では、中小企業はどうやってブランドを作っていけばいいのでしょうか。その鍵となるのが、以前もお話しした「人肌感(第20回)」と「語り部(第26回)」です。

大企業のブランディングは、隙のない「完璧さ」や「憧れ」を演出することが多いですが、中小企業がそれを真似すると、かえって冷たい印象を与えてしまいます。いま、中小企業に求められているのは、経営者やスタッフの「等身大の姿」です。

  • なぜ、このビジネスを始めたのか(創業の想い)
  • 過去にどんな失敗をして、どうやって乗り越えてきたのか
  • 今、どんな想いでお客様と向き合っているのか


こうした、綺麗事だけではない「泥臭いストーリー」や「人間味」を、ホームページやショート動画(第37回)を通じて一貫して発信し続けること。これこそが、大企業には逆立ちしても真似できない、中小企業ならではの強力なブランディングになります。完璧な会社よりも、少し人間味のある応援したくなる会社に、人はファン(顧客)になるのです。

ブランディングがもたらす「採用」への絶大な効果


ブランディングに成功すると、集客が楽になる(相見積もりがなくなる)だけでなく、実は「採用」において絶大な効果を発揮します。

中小企業の多くが「求人を出しても人が集まらない」と悩んでいますが、等身大のブランディングができている会社には、「この社長の考え方に共感した」「この会社の雰囲気が好きだ」という、最初から熱量の高い求職者が自発的に集まってくるようになります。

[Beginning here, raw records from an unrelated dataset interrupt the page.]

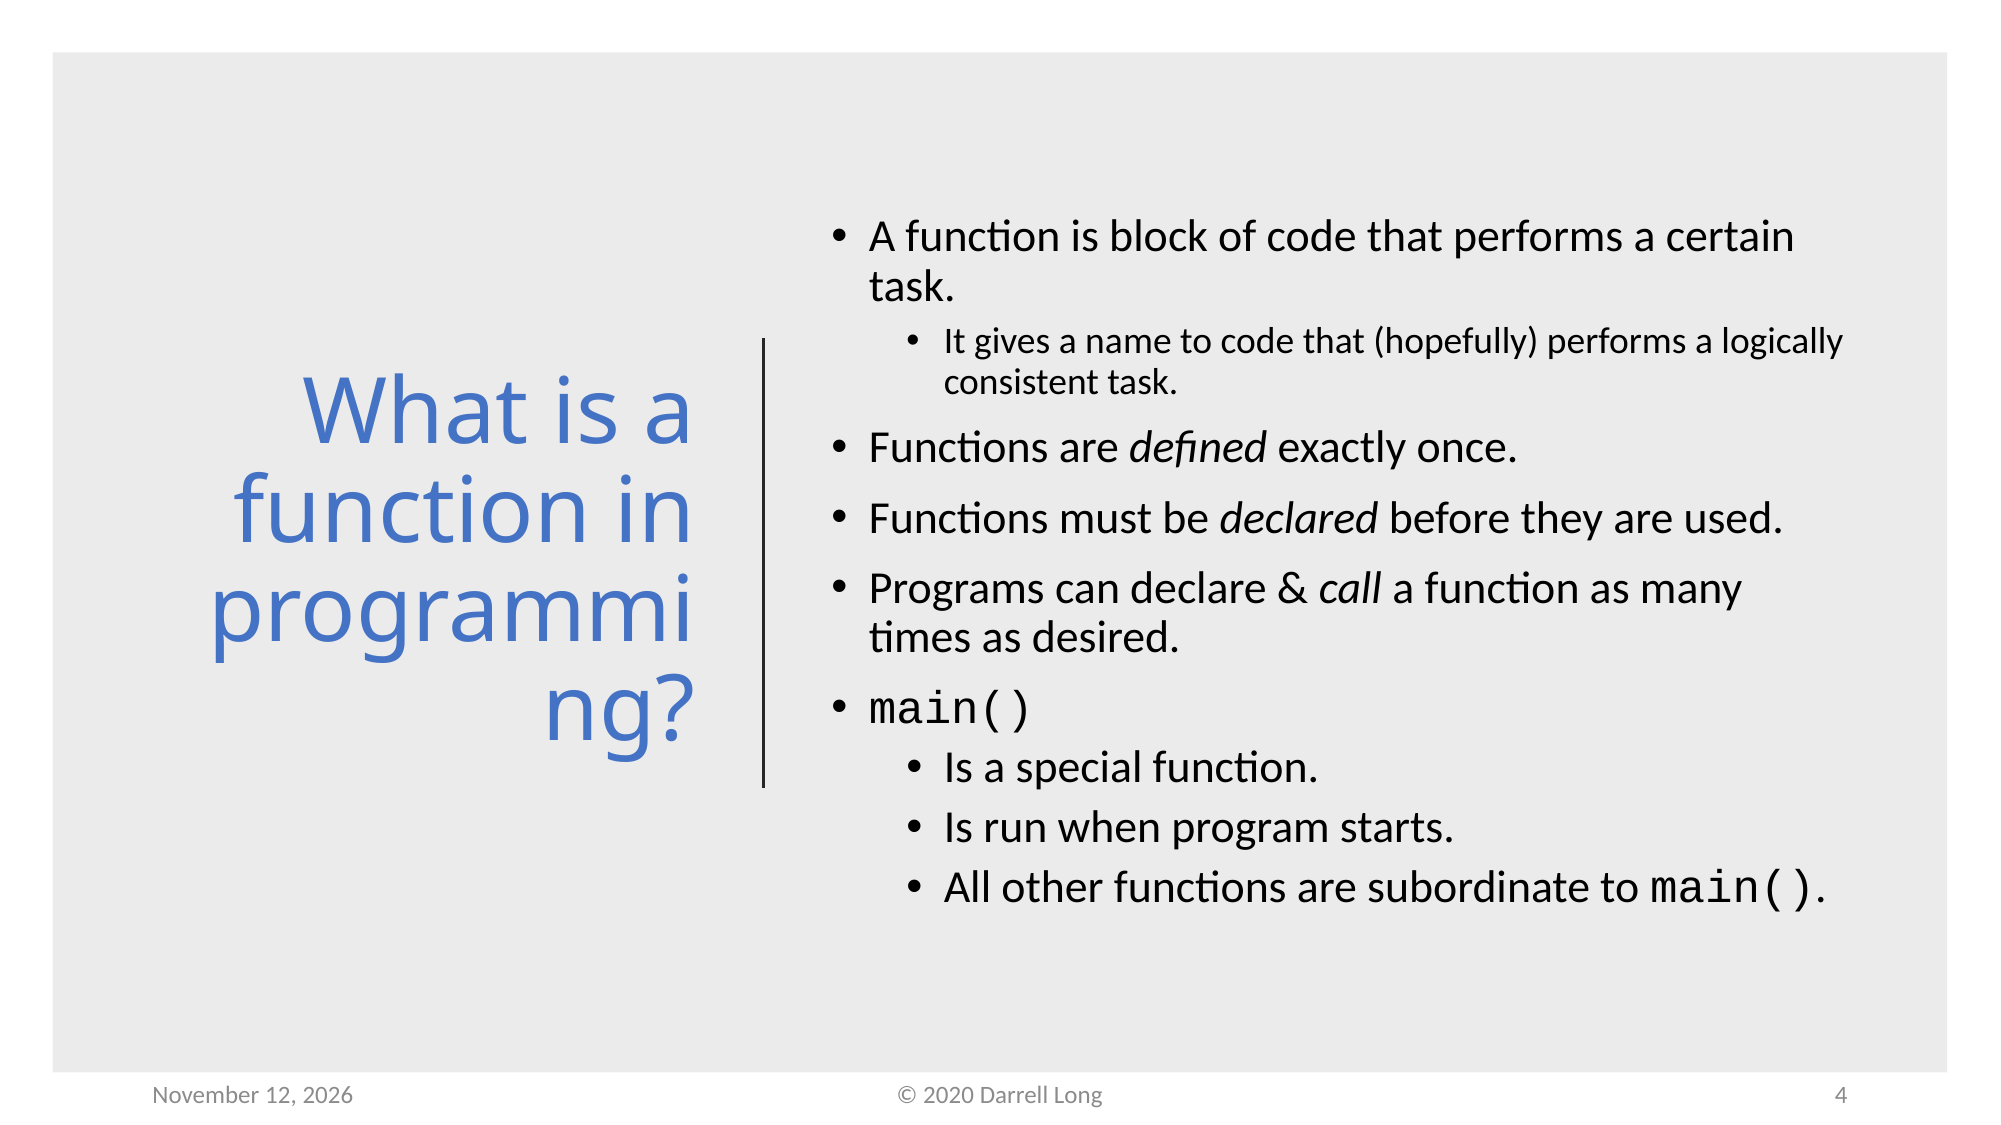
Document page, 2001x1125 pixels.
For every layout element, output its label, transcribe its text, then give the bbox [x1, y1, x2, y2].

list A function is block of code that performs a certain task. It gives a name to code that (hopefully) performs a logically consistent task. Functions are defined exactly once. Functions must be declared before they are used. Programs can declare & call a function as many times as desired. main() Is a special function. Is run when program starts. All other functions are subordinate to main(). [816, 158, 1863, 967]
text_box [52, 51, 1948, 1073]
slide_number 4 [1412, 1063, 1863, 1124]
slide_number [137, 1063, 588, 1124]
footer © 2020 Darrell Long [662, 1063, 1338, 1124]
title What is a function in programming? [137, 158, 711, 967]
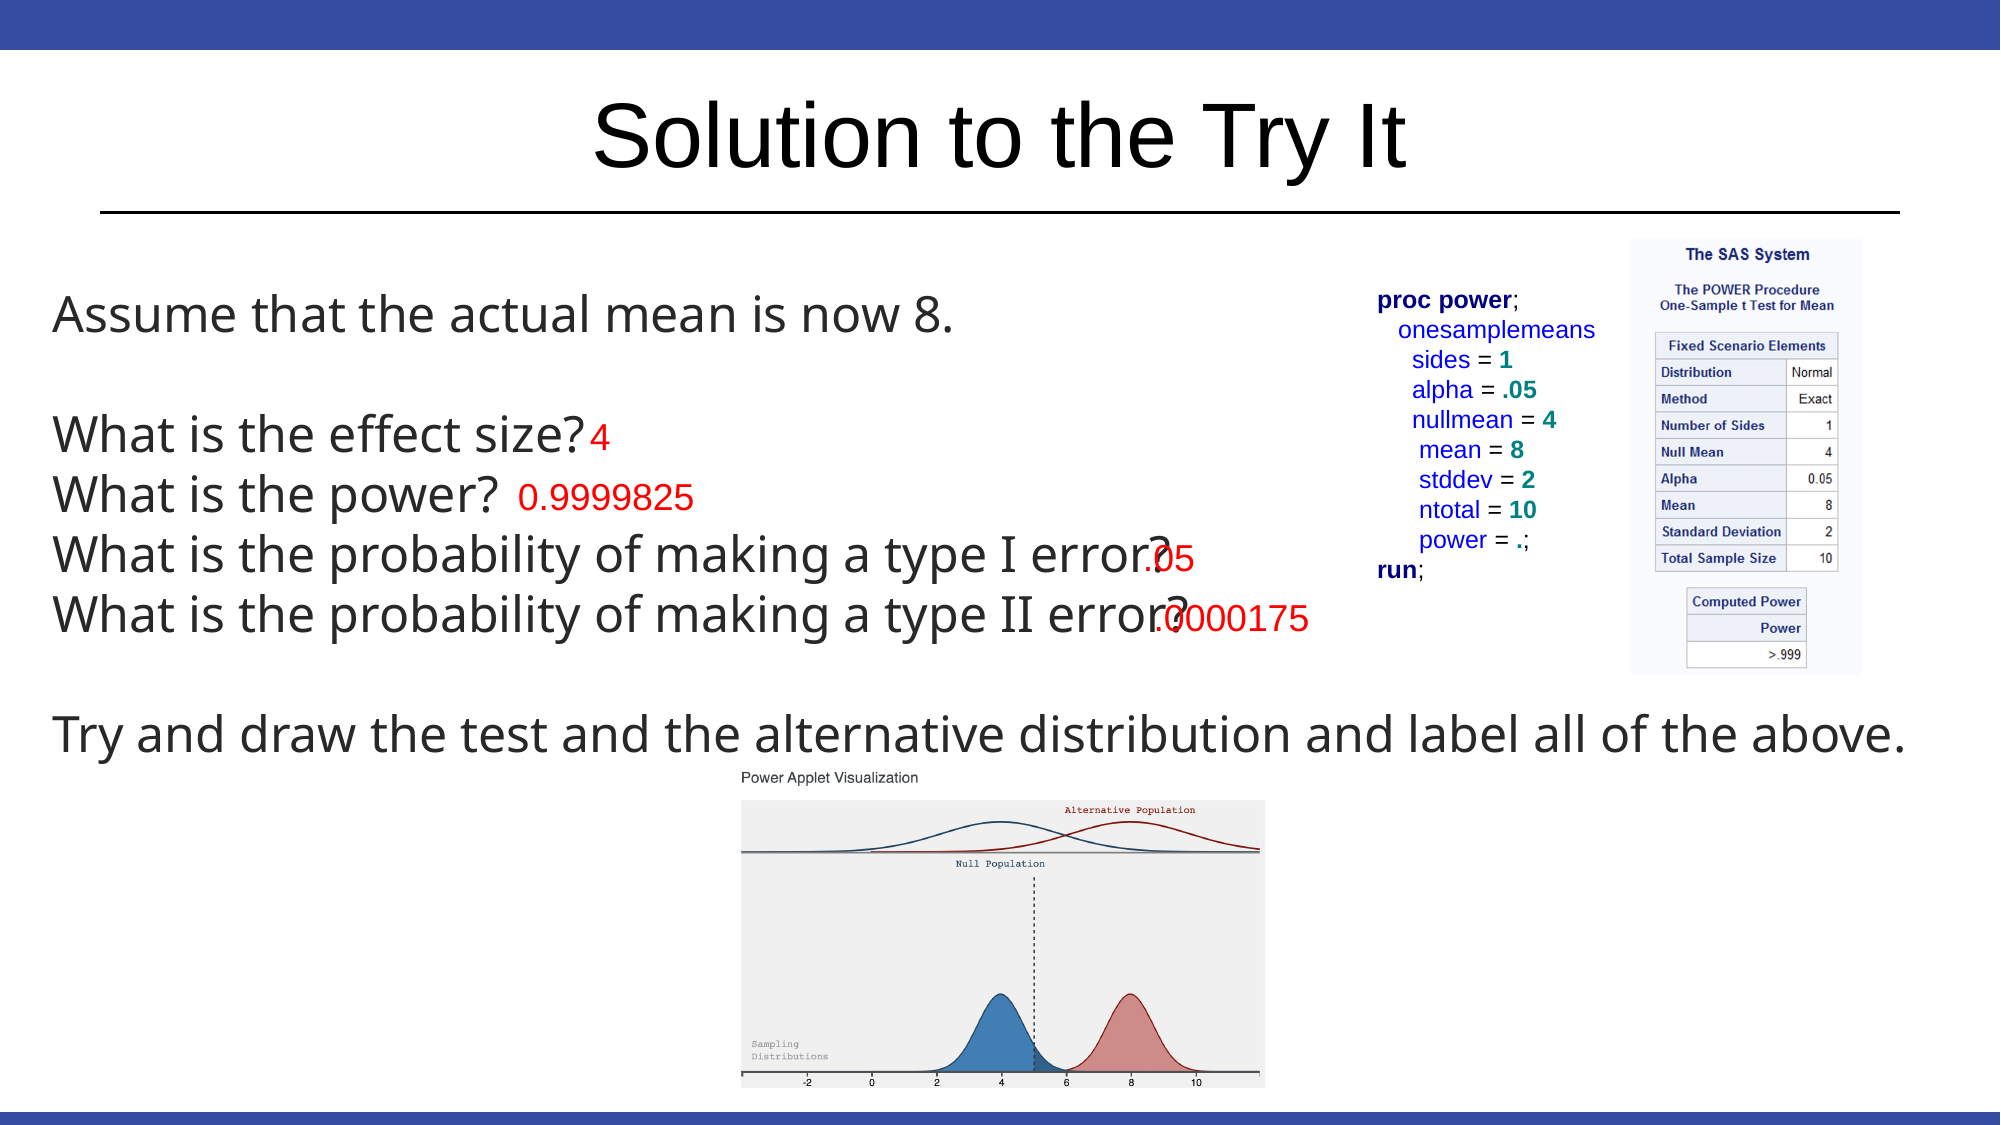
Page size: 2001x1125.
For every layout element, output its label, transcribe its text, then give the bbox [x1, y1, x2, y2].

title Solution to the Try It [99, 37, 1900, 225]
text_box Assume that the actual mean is now 8. What is the effect size? What is the power? What is the probability of making a type I error? What is the probability of making a type II error? Try and draw the test and the alternative distribution and label all of the above. [37, 274, 1963, 770]
text_box 0.9999825 [503, 465, 710, 526]
text_box .05 [1128, 526, 1210, 586]
picture [735, 764, 1265, 1093]
picture [1630, 238, 1862, 676]
text_box 4 [574, 405, 638, 465]
text_box proc power; onesamplemeans sides = 1 alpha = .05 nullmean = 4 mean = 8 stddev = 2 ntotal = 10 power = .; run; [1362, 276, 1625, 591]
text_box .0000175 [1138, 586, 1325, 646]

スペック(給与や待遇)だけで選ばれるのではなく、会社の「理念」や「らしさ」に共感して入社してくれるため、入社後のミスマッチや早期離職も劇的に減るのです。

さいごに


ブランディングとは、自分を大きく見せるための「背伸び」ではありません。むしろ、自社の等身大の魅力や強みを整理し、それをブレずに伝え続ける「一貫性」のことです。

自社のメッセージは、Webサイトでも、SNSでも、実際の接客でも、常に同じ「体温」を保てているでしょうか。まずは、経営者であるあなた自身の「想い」を、もう一度言葉にすることから始めてみてください。